--- What is being asked ---
Give back, exactly and with nothing else, the lines running from the one that contains "rock mai 2005, Alicia" to the end of the entries below; do not include pictures.
── Data provided ──
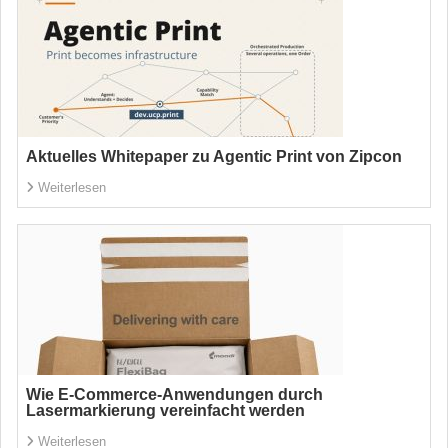
Aktuelles Whitepaper zu Agentic Print von Zipcon
Weiterlesen
Wie E-Commerce-Anwendungen durch
Lasermarkierung vereinfacht werden
Weiterlesen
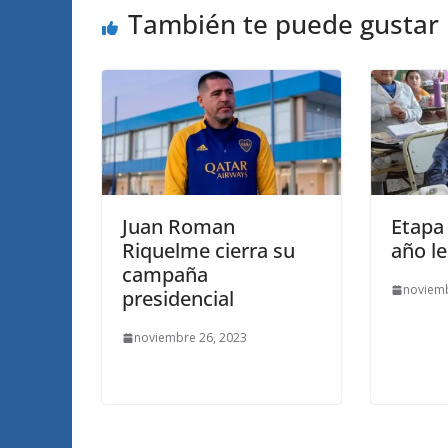
También te puede gustar
Juan Roman
Etapa 
Riquelme cierra su
año le
campaña
noviemb
presidencial
noviembre 26, 2023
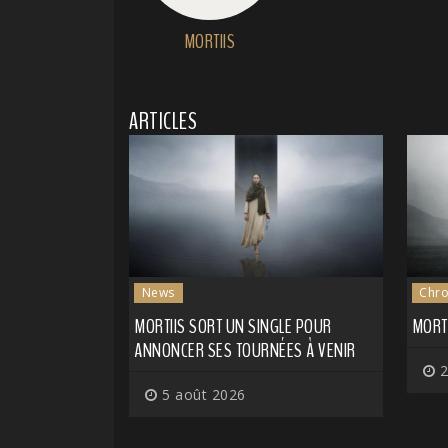
MORTIIS
ARTICLES
News
Chro
MORTIIS SORT UN SINGLE POUR
MORT
ANNONCER SES TOURNÉES À VENIR
2
5 août 2026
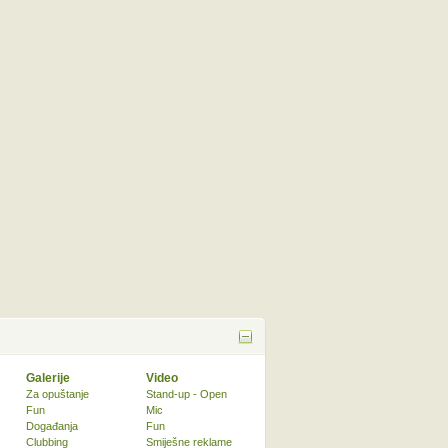
Galerije
Video
Za opuštanje
Stand-up - Open
Fun
Mic
Događanja
Fun
Clubbing
Smiješne reklame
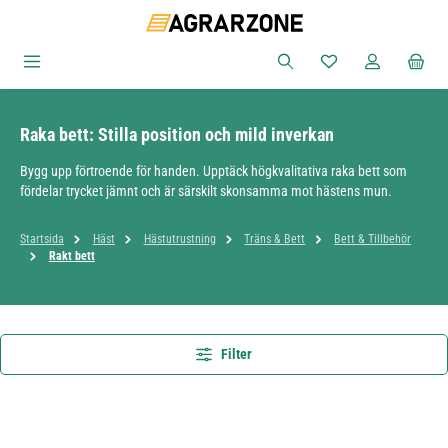
Hoppa till huvudinnehåll
Du har 0 objekt i ön
Raka bett: Stilla position och mild inverkan
Bygg upp förtroende för handen. Upptäck högkvalitativa raka bett som
fördelar trycket jämnt och är särskilt skonsamma mot hästens mun.
Startsida
Häst
Hästutrustning
Träns & Bett
Bett & Tillbehör
Rakt bett
Filter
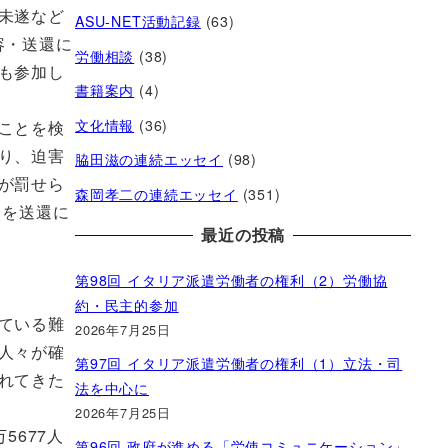
未遂など
ASU-NET活動記録
(63)
容・送還に
労働相談
(38)
も参加し
書籍案内
(4)
文化情報
(36)
ことを検
り、迫害
脇田滋の連続エッセイ
(98)
が罰せら
森岡孝二の連続エッセイ
(351)
」を送還に
最近の投稿
第98回 イタリア派遣労働者の権利（2）労働協
約・民主的参加
ている難
2026年7月25日
人々が確
第97回 イタリア派遣労働者の権利（1）立法・司
れてきた
法を中心に
2026年7月25日
5677人
第96回 政府が進める「労使コミュニケーション」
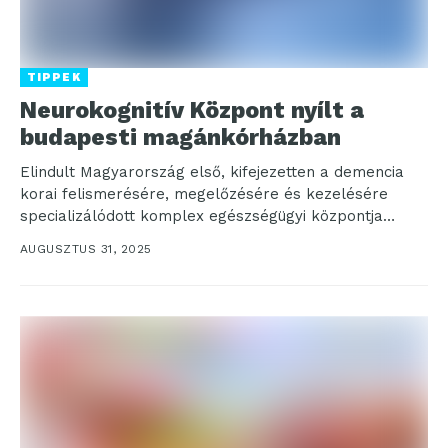
TIPPEK
Neurokognitív Központ nyílt a
budapesti magánkórházban
Elindult Magyarország első, kifejezetten a demencia
korai felismerésére, megelőzésére és kezelésére
specializálódott komplex egészségügyi központja
Budapesten. A Liv Duna Medical Center Neurokognitív
AUGUSZTUS 31, 2025
Központja egyedülálló...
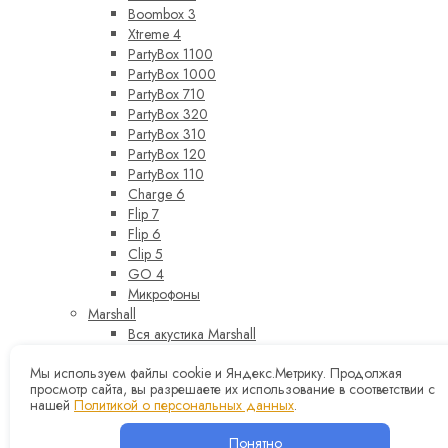
Boombox 3
Xtreme 4
PartyBox 1100
PartyBox 1000
PartyBox 710
PartyBox 320
PartyBox 310
PartyBox 120
PartyBox 110
Charge 6
Flip 7
Flip 6
Clip 5
GO 4
Микрофоны
Marshall
Вся акустика Marshall
Stanmore III
Мы используем файлы cookie и Яндекс.Метрику. Продолжая
Acton III
просмотр сайта, вы разрешаете их использование в соответствии с
Woburn III
нашей
Политикой о персональных данных
.
Kilburn III
Woburn II
Понятно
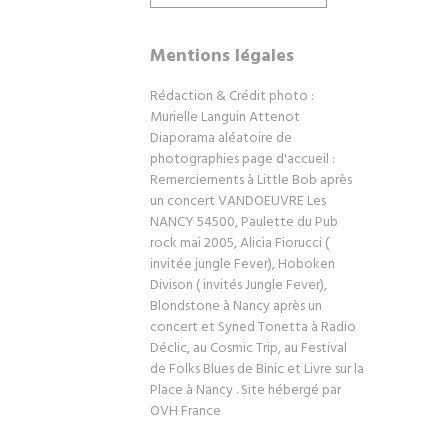
Mentions légales
Rédaction & Crédit photo :
Murielle Languin Attenot
Diaporama aléatoire de
photographies page d'accueil :
Remerciements à Little Bob après
un concert VANDOEUVRE Les
NANCY 54500, Paulette du Pub
rock mai 2005, Alicia Fiorucci (
invitée jungle Fever), Hoboken
Divison ( invités Jungle Fever),
Blondstone à Nancy après un
concert et Syned Tonetta à Radio
Déclic, au Cosmic Trip, au Festival
de Folks Blues de Binic et Livre sur la
Place à Nancy . Site hébergé par
OVH France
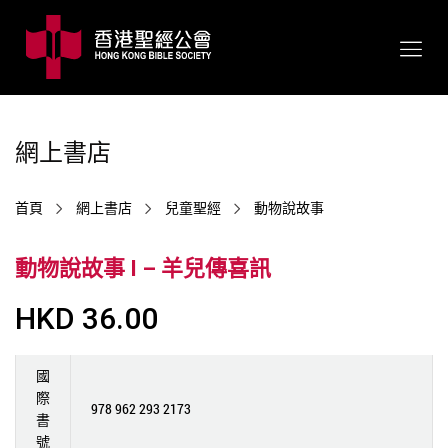
網上書店
首頁
網上書店
兒童聖經
動物說故事
動物說故事 I – 羊兒傳喜訊
HKD 36.00
國
際
978 962 293 2173
書
號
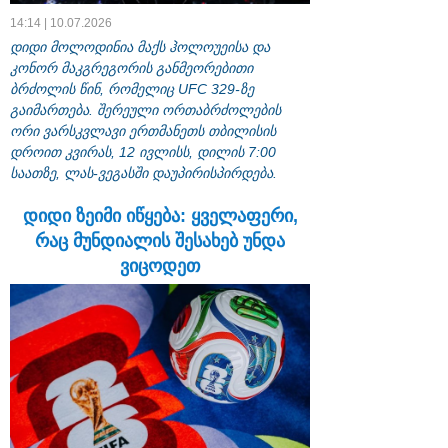
14:14 | 10.07.2026
დიდი მოლოდინია მაქს ჰოლოუეისა და
კონორ მაკგრეგორის განმეორებითი
ბრძოლის წინ, რომელიც UFC 329-ზე
გაიმართება. შერეული ორთაბრძოლების
ორი ვარსკვლავი ერთმანეთს თბილისის
დროით კვირას, 12 ივლისს, დილის 7:00
საათზე, ლას-ვეგასში დაუპირისპირდება.
დიდი ზეიმი იწყება: ყველაფერი,
რაც მუნდიალის შესახებ უნდა
ვიცოდეთ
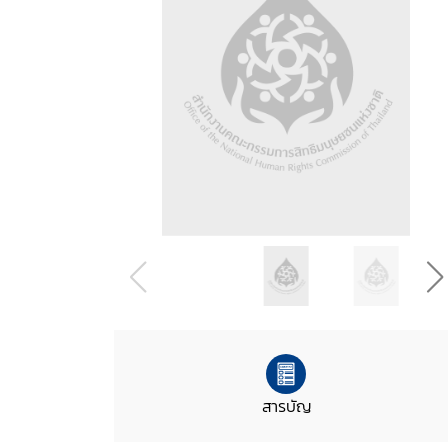
สารบัญ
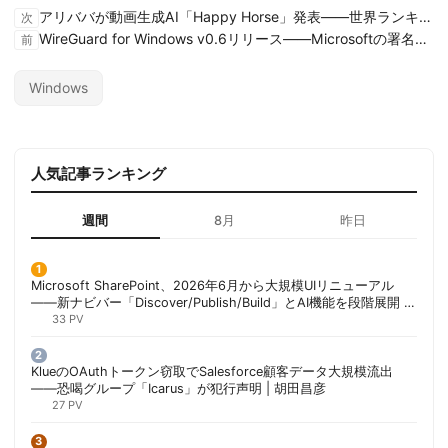
アリババが動画生成AI「Happy Horse」発表——世界ランキング即日首位、中国勢の実力を見せつけた
次
WireGuard for Windows v0.6リリース——Microsoftの署名騒動を乗り越えた、久々の大幅刷新
前
Windows
人気記事ランキング
週間
8月
昨日
Microsoft SharePoint、2026年6月から大規模UIリニューアル
——新ナビバー「Discover/Publish/Build」とAI機能を段階展開 |
胡田昌彦
33 PV
KlueのOAuthトークン窃取でSalesforce顧客データ大規模流出
——恐喝グループ「Icarus」が犯行声明 | 胡田昌彦
27 PV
───
--- Response ---
rock mai 2005, Alicia Fiorucci (
invitée jungle Fever), Hoboken
Divison ( invités Jungle Fever),
Blondstone à Nancy après un
concert et Syned Tonetta à Radio
Déclic, au Cosmic Trip, au Festival
de Folks Blues de Binic et Livre sur la
Place à Nancy . Site hébergé par
OVH France
網上書店
首頁
網上書店
兒童聖經
動物說故事
動物說故事 I – 羊兒傳喜訊
HKD 36.00
國
際
978 962 293 2173
書
號
14:14 | 10.07.2026
დიდი მოლოდინია მაქს ჰოლოუეისა და
კონორ მაკგრეგორის განმეორებითი
ბრძოლის წინ, რომელიც UFC 329-ზე
გაიმართება. შერეული ორთაბრძოლების
ორი ვარსკვლავი ერთმანეთს თბილისის
დროით კვირას, 12 ივლისს, დილის 7:00
საათზე, ლას-ვეგასში დაუპირისპირდება.
დიდი ზეიმი იწყება: ყველაფერი,
რაც მუნდიალის შესახებ უნდა
ვიცოდეთ
สารบัญ
アリババが動画生成AI「Happy Horse」発表——世界ランキング即日首位、中国勢の実力を見せつけた
次
WireGuard for Windows v0.6リリース——Microsoftの署名騒動を乗り越えた、久々の大幅刷新
前
Windows
人気記事ランキング
週間
8月
昨日
Microsoft SharePoint、2026年6月から大規模UIリニューアル
——新ナビバー「Discover/Publish/Build」とAI機能を段階展開 |
胡田昌彦
33 PV
KlueのOAuthトークン窃取でSalesforce顧客データ大規模流出
——恐喝グループ「Icarus」が犯行声明 | 胡田昌彦
27 PV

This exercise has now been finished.